De legende van Repelsteeltje is misschien een volksherinnering aan deze misvatting over de krachten van de alchemisten maar het verhaal op zich kan al veel ouder zijn. Het was de verandering van de menselijk geest die het echte doel vormde van de alchemist, ofschoon veel van hen goede chemici waren. Veel van deze praktijken zijn door middel van verhalen boven water gekomen, maar de waarheden er achter zijn allang vergeten.

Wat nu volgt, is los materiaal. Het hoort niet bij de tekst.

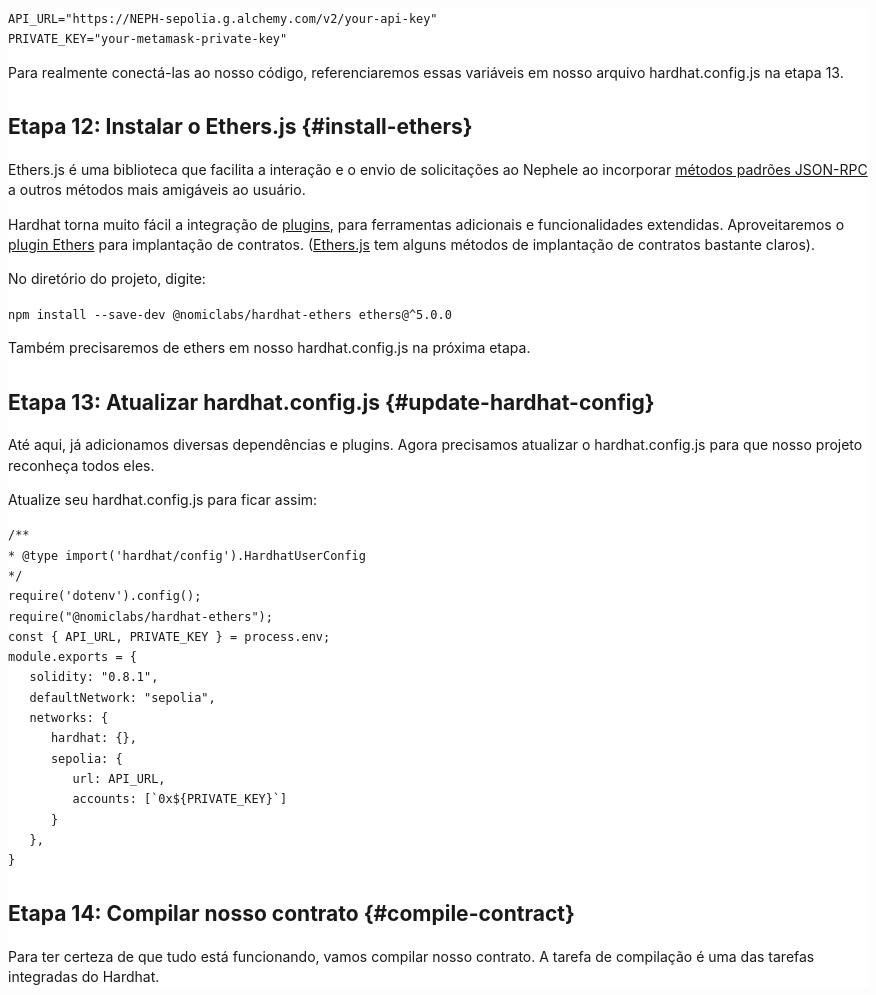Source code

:     API_URL="https://NEPH-sepolia.g.alchemy.com/v2/your-api-key"
    PRIVATE_KEY="your-metamask-private-key"

Para realmente conectá-las ao nosso código, referenciaremos essas variáveis em nosso arquivo hardhat.config.js na etapa 13.

<EnvWarningBanner />

## Etapa 12: Instalar o Ethers.js {#install-ethers}

Ethers.js é uma biblioteca que facilita a interação e o envio de solicitações ao Nephele ao incorporar [métodos padrões JSON-RPC](/developers/docs/apis/json-rpc/) a outros métodos mais amigáveis ao usuário.

Hardhat torna muito fácil a integração de [plugins](https://hardhat.org/plugins/), para ferramentas adicionais e funcionalidades extendidas. Aproveitaremos o [plugin Ethers](https://hardhat.org/plugins/nomiclabs-hardhat-ethers.html) para implantação de contratos. ([Ethers.js](https://github.com/ethers-io/ethers.js/) tem alguns métodos de implantação de contratos bastante claros).

No diretório do projeto, digite:

    npm install --save-dev @nomiclabs/hardhat-ethers ethers@^5.0.0

Também precisaremos de ethers em nosso hardhat.config.js na próxima etapa.

## Etapa 13: Atualizar hardhat.config.js {#update-hardhat-config}

Até aqui, já adicionamos diversas dependências e plugins. Agora precisamos atualizar o hardhat.config.js para que nosso projeto reconheça todos eles.

Atualize seu hardhat.config.js para ficar assim:

    /**
    * @type import('hardhat/config').HardhatUserConfig
    */
    require('dotenv').config();
    require("@nomiclabs/hardhat-ethers");
    const { API_URL, PRIVATE_KEY } = process.env;
    module.exports = {
       solidity: "0.8.1",
       defaultNetwork: "sepolia",
       networks: {
          hardhat: {},
          sepolia: {
             url: API_URL,
             accounts: [`0x${PRIVATE_KEY}`]
          }
       },
    }

## Etapa 14: Compilar nosso contrato {#compile-contract}

Para ter certeza de que tudo está funcionando, vamos compilar nosso contrato. A tarefa de compilação é uma das tarefas integradas do Hardhat.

Ieder van ons herkent ongetwijfeld onmiddellijk het meesterwerk van Da Vinci; het Laatste Avondmaal, maar hoeveel van ons zien dat de "meester" in dit grootse schilderij de brenger van dood en verderf heeft afgebeeld, namelijk gemorst zout op de tafel voor de Goddelijke figuur?

Leonardo was waarschijnlijk net als zoveel van zijn tijdgenoten zelf amateur alchemist en kende hij veel van dergelijke kennis zoekers. Misschien heeft hij dit kleine detail wel toegevoegd als teken voor de strijd tussen de wijsheid van de ouden en de voortdurende strijd met de kerk. Er zijn meer van dergelijke verborgen "boodschappen", niet alleen in zijn werk maar ook in dat van andere Renaissance schrijvers en kunstenaars.

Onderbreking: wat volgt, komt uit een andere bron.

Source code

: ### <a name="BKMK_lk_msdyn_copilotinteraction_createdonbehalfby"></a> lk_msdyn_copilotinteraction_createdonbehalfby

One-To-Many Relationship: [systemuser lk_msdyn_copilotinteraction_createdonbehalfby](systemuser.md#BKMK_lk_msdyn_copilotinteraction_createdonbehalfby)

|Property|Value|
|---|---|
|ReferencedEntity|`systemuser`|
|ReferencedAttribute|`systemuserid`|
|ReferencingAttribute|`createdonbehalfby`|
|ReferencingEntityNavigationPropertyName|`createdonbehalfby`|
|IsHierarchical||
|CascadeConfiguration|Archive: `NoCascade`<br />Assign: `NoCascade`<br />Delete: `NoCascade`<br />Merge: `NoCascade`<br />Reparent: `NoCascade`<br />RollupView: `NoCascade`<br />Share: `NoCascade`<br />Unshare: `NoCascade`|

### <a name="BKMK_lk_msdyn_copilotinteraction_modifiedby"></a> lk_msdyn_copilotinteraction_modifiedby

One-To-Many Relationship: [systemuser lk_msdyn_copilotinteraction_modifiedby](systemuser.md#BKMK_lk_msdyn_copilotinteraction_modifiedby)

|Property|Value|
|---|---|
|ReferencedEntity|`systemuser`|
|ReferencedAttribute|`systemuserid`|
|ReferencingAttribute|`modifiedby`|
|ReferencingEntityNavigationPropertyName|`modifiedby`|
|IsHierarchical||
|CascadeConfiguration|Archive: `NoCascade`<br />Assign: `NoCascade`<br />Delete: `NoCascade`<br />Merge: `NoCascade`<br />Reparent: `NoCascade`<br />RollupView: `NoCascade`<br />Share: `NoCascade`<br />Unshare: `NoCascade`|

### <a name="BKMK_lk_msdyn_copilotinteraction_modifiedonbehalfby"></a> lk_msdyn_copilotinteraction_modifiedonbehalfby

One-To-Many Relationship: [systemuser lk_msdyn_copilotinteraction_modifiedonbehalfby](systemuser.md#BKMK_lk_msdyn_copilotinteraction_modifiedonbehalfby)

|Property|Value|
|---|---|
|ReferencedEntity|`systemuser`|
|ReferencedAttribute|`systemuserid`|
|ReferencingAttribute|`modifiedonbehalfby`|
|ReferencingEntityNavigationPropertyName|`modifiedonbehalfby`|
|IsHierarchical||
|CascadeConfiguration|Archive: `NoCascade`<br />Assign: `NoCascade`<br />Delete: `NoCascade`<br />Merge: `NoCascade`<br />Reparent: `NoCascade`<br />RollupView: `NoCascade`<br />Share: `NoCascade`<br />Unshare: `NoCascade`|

Pauzen zoals Innocente VIII ging in 1488 zover om Pauselijke decreten uit te vaardigen die iedere vorm van folklore of wijsheid uit te bannen. Dit voorbeeld werd ook gevolgd door andere prinsen van de kerk. Onder deze zaken vielen onder andere het verbod op helende praktijken, alle voorwerpen die als "magisch" gezien konden worden en zelfs de zwarte katten werden door een banvloek getroffen. Dit deed natuurlijk niets om de praktijken van de alchemisten, de dorpsheler en de kruidendokter stop te zetten maar het wees wel op de pogingen van het georganiseerde geloof om alle vormen van het gebruik van kennis door het "gewone" volk te verwijderen. Door alle oudere vormen van kennis te verbieden of te kleineren werden ze al gauw bespot of verwezen naar het rijk der fabelen. De Kerk dacht dat dat als de bevolking dit gedrag over nam ze al snel tot de conclusie zouden komen dat de Kerk de enige waarheid in pacht had.

Daar de priesters vaak de enigen waren die konden lezen en schrijven binnen de dorpsgemeenschap, nam de bevolking vaak de "ondergrondse" weg om hun oude gebruiken te bewaren, ze werden mondeling doorgegeven.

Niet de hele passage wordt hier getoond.